■ **Exercise requirements**:
Can you recast every line of the data below as one numbered list, leaving out any blank lines?

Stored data

###

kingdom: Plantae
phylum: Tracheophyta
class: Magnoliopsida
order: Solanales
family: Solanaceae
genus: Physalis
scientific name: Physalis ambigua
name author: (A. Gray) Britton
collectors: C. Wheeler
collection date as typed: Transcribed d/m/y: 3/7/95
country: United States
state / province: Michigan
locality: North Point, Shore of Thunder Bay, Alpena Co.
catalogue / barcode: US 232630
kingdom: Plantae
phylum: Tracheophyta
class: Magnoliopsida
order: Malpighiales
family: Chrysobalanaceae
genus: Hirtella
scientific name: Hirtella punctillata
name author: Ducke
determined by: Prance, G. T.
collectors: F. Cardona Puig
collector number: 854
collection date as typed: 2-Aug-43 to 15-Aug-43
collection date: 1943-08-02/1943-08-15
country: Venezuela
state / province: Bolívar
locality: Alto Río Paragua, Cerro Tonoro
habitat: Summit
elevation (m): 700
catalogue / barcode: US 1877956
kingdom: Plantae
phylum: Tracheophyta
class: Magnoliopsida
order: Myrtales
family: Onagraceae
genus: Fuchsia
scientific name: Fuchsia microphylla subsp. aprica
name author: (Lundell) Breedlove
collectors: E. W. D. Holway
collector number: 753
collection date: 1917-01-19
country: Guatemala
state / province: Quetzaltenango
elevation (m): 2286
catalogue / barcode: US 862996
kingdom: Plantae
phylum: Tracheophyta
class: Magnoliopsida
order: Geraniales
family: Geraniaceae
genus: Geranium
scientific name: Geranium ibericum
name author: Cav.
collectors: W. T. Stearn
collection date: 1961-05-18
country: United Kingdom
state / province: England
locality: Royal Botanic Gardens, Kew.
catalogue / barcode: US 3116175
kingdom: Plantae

###

■ **Task response**:
1. kingdom: Plantae
2. phylum: Tracheophyta
3. class: Magnoliopsida
4. order: Solanales
5. family: Solanaceae
6. genus: Physalis
7. scientific name: Physalis ambigua
8. name author: (A. Gray) Britton
9. collectors: C. Wheeler
10. collection date as typed: Transcribed d/m/y: 3/7/95
11. country: United States
12. state / province: Michigan
13. locality: North Point, Shore of Thunder Bay, Alpena Co.
14. catalogue / barcode: US 232630
15. kingdom: Plantae
16. phylum: Tracheophyta
17. class: Magnoliopsida
18. order: Malpighiales
19. family: Chrysobalanaceae
20. genus: Hirtella
21. scientific name: Hirtella punctillata
22. name author: Ducke
23. determined by: Prance, G. T.
24. collectors: F. Cardona Puig
25. collector number: 854
26. collection date as typed: 2-Aug-43 to 15-Aug-43
27. collection date: 1943-08-02/1943-08-15
28. country: Venezuela
29. state / province: Bolívar
30. locality: Alto Río Paragua, Cerro Tonoro
31. habitat: Summit
32. elevation (m): 700
33. catalogue / barcode: US 1877956
34. kingdom: Plantae
35. phylum: Tracheophyta
36. class: Magnoliopsida
37. order: Myrtales
38. family: Onagraceae
39. genus: Fuchsia
40. scientific name: Fuchsia microphylla subsp. aprica
41. name author: (Lundell) Breedlove
42. collectors: E. W. D. Holway
43. collector number: 753
44. collection date: 1917-01-19
45. country: Guatemala
46. state / province: Quetzaltenango
47. elevation (m): 2286
48. catalogue / barcode: US 862996
49. kingdom: Plantae
50. phylum: Tracheophyta
51. class: Magnoliopsida
52. order: Geraniales
53. family: Geraniaceae
54. genus: Geranium
55. scientific name: Geranium ibericum
56. name author: Cav.
57. collectors: W. T. Stearn
58. collection date: 1961-05-18
59. country: United Kingdom
60. state / province: England
61. locality: Royal Botanic Gardens, Kew.
62. catalogue / barcode: US 3116175
63. kingdom: Plantae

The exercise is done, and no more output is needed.